How To Burn Yourself Alive.

The Mann Gulch Fire Incident.

Read time: 5 minutes.

At a glance:

  • Quote:

  • Picture

  • What I’ve Learned

  • Business Idea

The person who learns the most in any classroom is the teacher

James Clear

What I Learned:

Fifteen firefighters were dispatched to a put out a wildfire.

But the situation deteriorated quickly.

With increasing winds, the firefighters found themselves facing a rushing wall of flames heading directly towards them in an open field.

They all started running.

—All but one.

The lone firefighter screamed “Stay PUT! Stay PUT!”

And against everyone’s intuition, he started another fire!

He lit a match to the brush, quickly stomped it out, and laid in his charred-circle facedown.  

The flames roared past.

But because this firefighter already burned the brush, he didn’t burn.

—But the remaining crew racing up the hill?

All but two were burned alive.

This story is famous in firefighting lore.   

Known as the Mann Gulch Incident, it changed training for new recruits. 

It’s incredible. This guy possessed enough situational knowledge to have his mind and body subconsciously do the counter-intuitive thing.

I would have run.

—I also likely wouldn’t be here.

One of the best things to enter the orthodontic industry is software.  

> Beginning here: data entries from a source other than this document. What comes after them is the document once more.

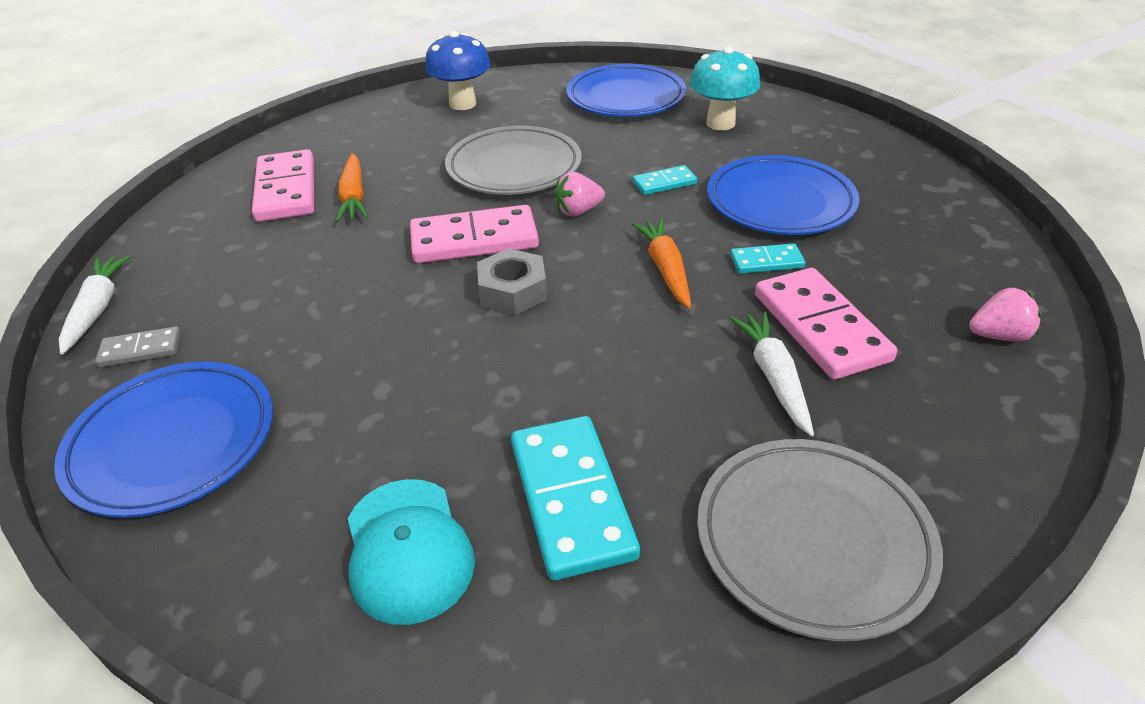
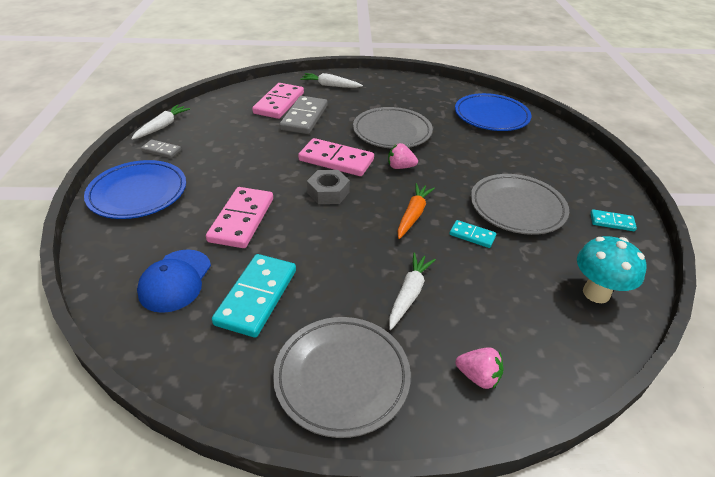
camera: 30 degrees right, 0 degrees up
orange carrot [336,153,369,222] -> grey domino [279,96,327,134]
turquoise cap [348,479,475,625] -> blue cap [137,249,211,313]
blue mushroom [425,31,491,110] -> none
turquoise domino [633,165,697,195] -> turquoise domino moved to [591,209,637,231]
turquoise mushroom [690,47,760,130] -> turquoise mushroom moved to [577,236,647,303]
blue plate [707,155,860,235] -> grey plate [471,174,569,235]
pink domino [755,268,897,380] -> pink domino moved to [206,187,273,248]
pink strawberry [969,288,1042,341] -> pink strawberry moved to [455,347,504,389]
none -> white carrot [300,73,363,88]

A.I., personalized plans, computer-aided design,  customizable appliances.     All stuff that excites me.

But one thing that will never change in orthodontics is the situational knowledge—the basics

An orthodontic teacher had this line in his commencement that inspired this week’s post:

Regardless of what new gadgets and gizmos come your way, it’s your knowledge of the fundamentals that will make you who you are and what you can provide. Never forget this.”

Gut knowledge.

Fundamentals.

Because the one thing that will matter more than anything else in all careers touched by software is counter-intuitive situational knowledge. 

The tools will become fancier, the setups will be appear easier, and the time spent on approval quicker—but the lesson I’ve learned is that it only helps the doctors who know, and continue to learn, the situational knowledge.

The doctors who take the time to dive into each case.

The doctors, who despite having the best tech, still know what to do when all else fails.

The human brain is still king.

That’s why human orthodontists will always be needed.

And the rest, who assume otherwise, will unfortunately

… get burned.

Reference: Lessons.Fire.Gov.TheMannGulchIncident.1949.

“The key to learning is the open awareness of what you lack in fundamental understanding.”